Even when they acknowledge that climate change is a reality, they will deny that it’s the result of human activity – and as you can’t take two copies of Earth and add extra carbon to one, the fanatics will always be able to say the case is unproven. But the rise in temperature so closely coincides with the rate at which we’ve burned fossil fuels that to deny a connection takes grim determination. Nowadays just about everyone accepts it– even oil companies. Exxon still funds some climate change sceptics, but has admitted there seems to be a relationship. The president of Shell warned the Bush administration that action needed to be taken as long ago as 2004.
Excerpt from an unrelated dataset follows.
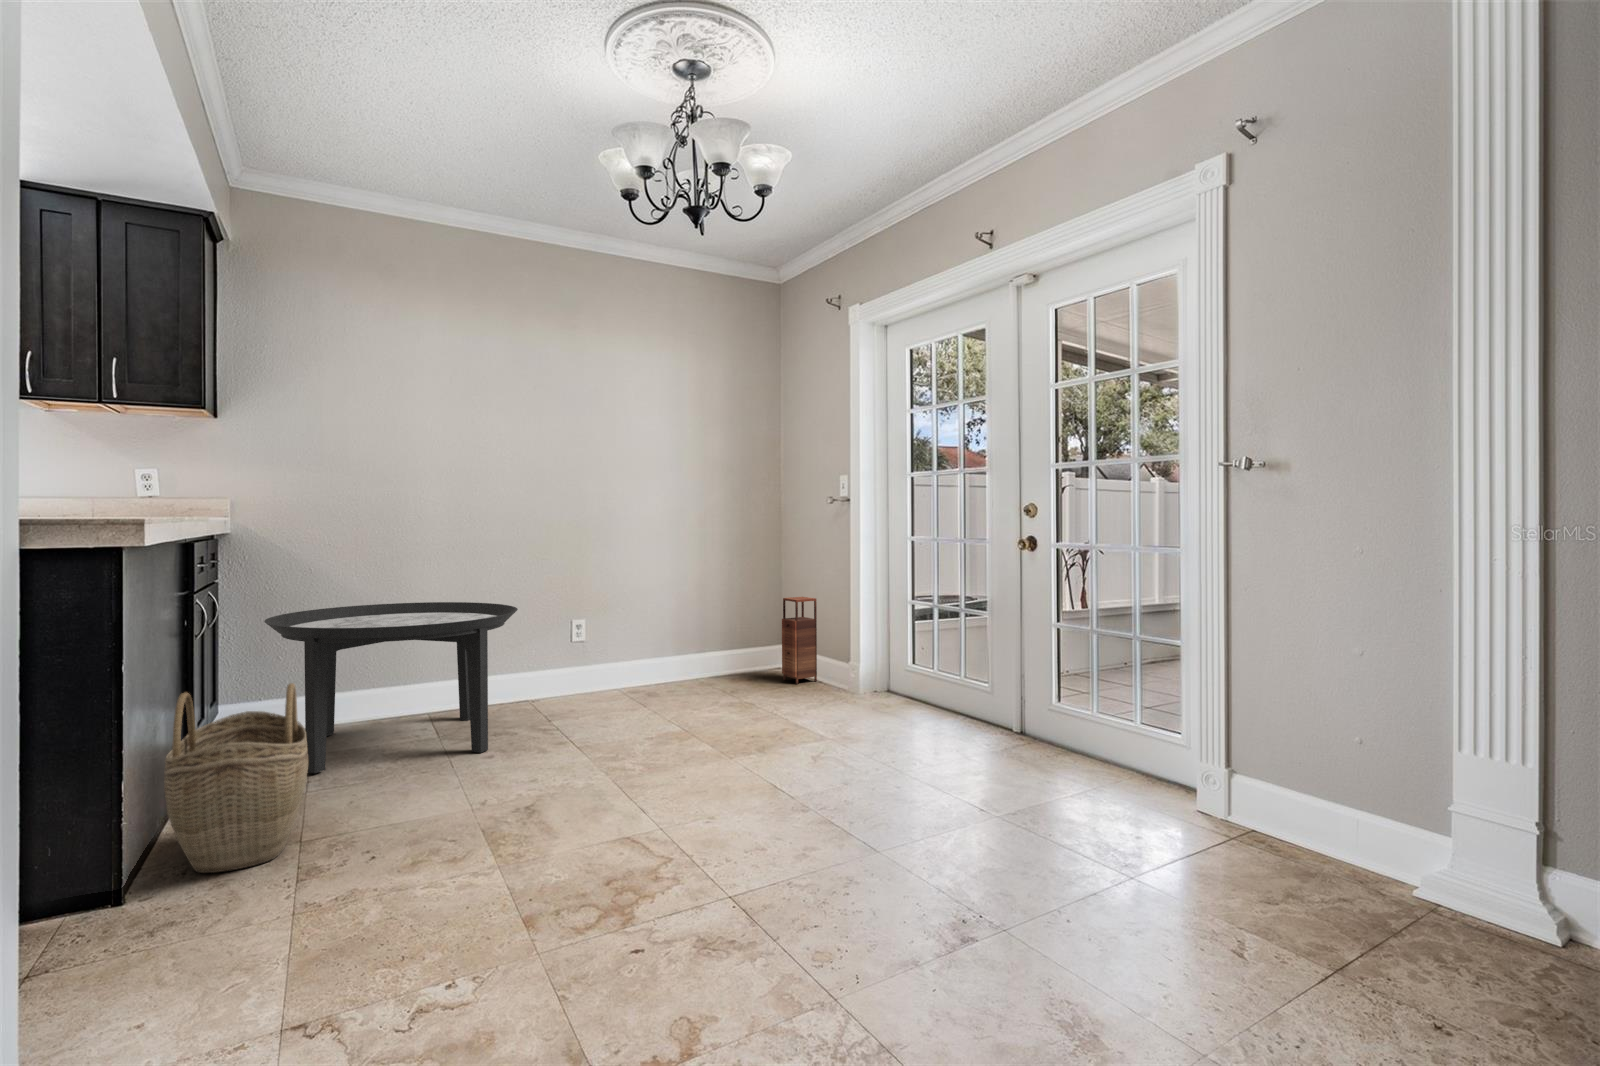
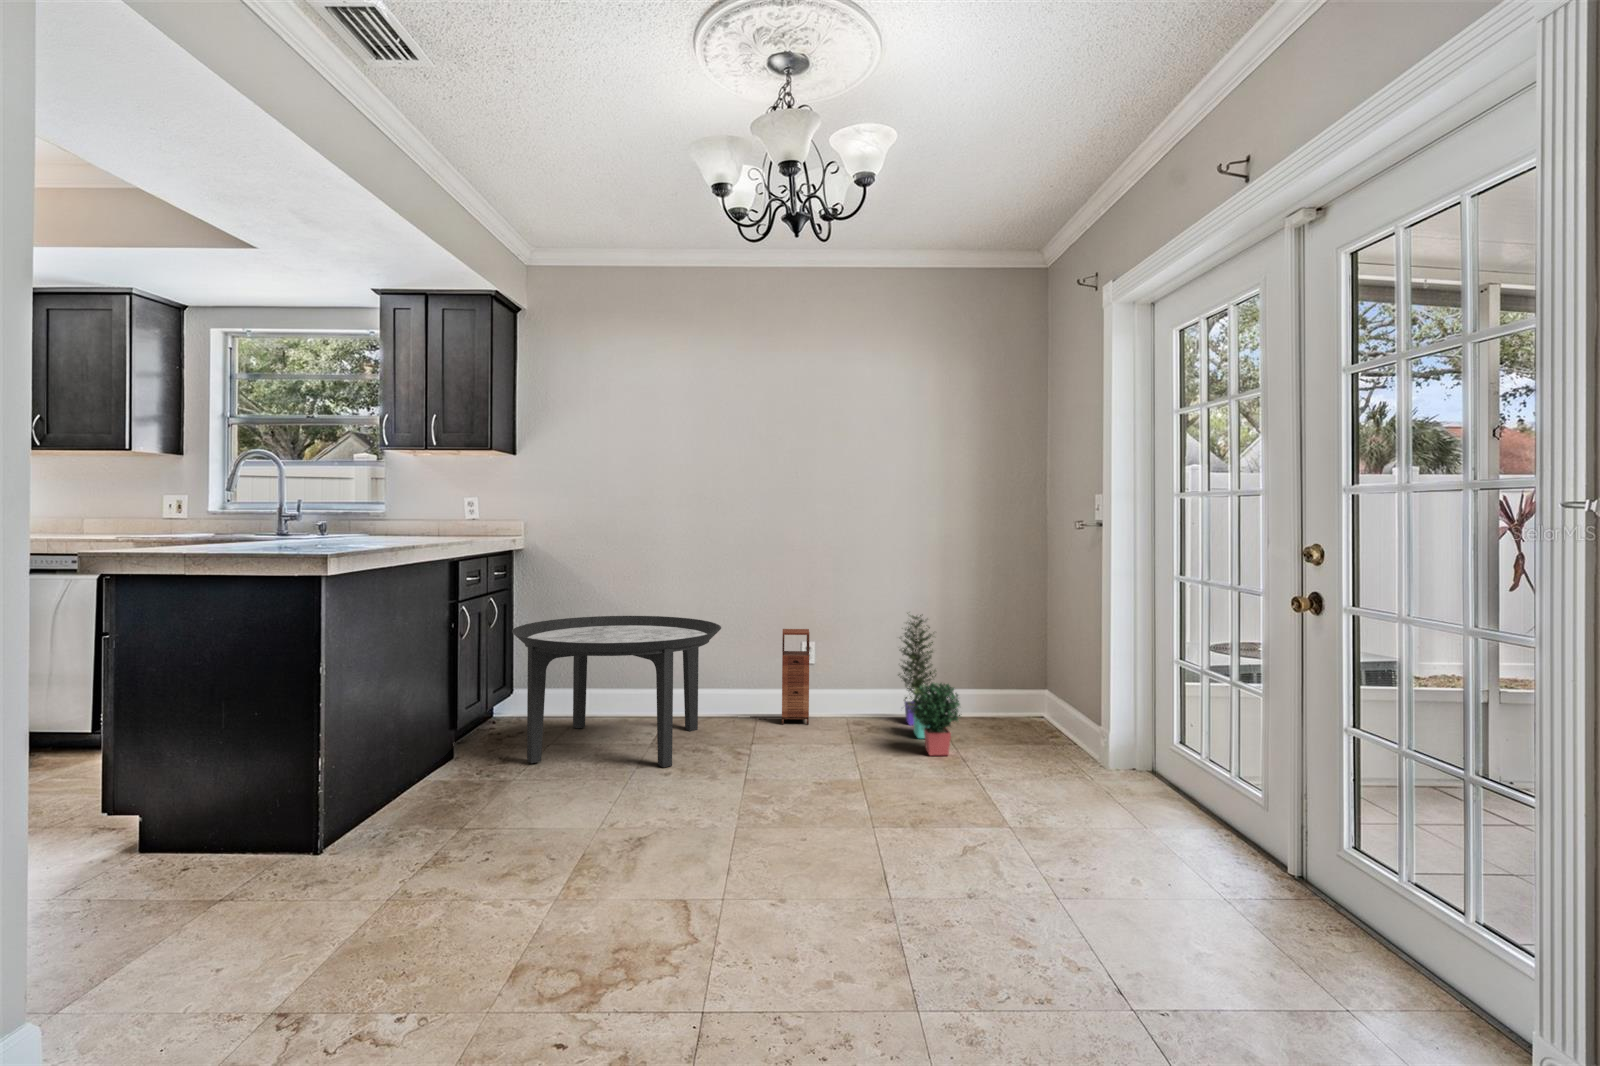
potted plant: none [664,583,749,706] -> present [898,615,960,755]
storage cabinet: present [782,597,817,684] -> present [782,629,809,724]
woven basket: present [164,683,308,873] -> none [349,689,473,842]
So everyone’s agreed there’s a problem, and we can decide how to fix it. Right? Unfortunately, no. The action we need to take will mean some pain, for everyone, right now. We in the developed world will have to take a hit to the quality of our lives. We need to price out the fossil fuels, and that is inevitably going to make things more expensive. In effect, we will have to become poorer. Those in the developing countries meanwhile will have to accept that they cannot aspire to the lifestyle we in the West enjoy now. Are we really all going to sit down and agree to that?

There’s not a hope in Hell, frankly. Even though climate change could cost millions of lives and incalculable sums from crop failure, flooding and ecosystem collapse, even though just about every government on Earth accepts that we need to act swiftly to avert disaster, we aren’t going to agree. Because disaster in the future will never outweigh discomfort in the present.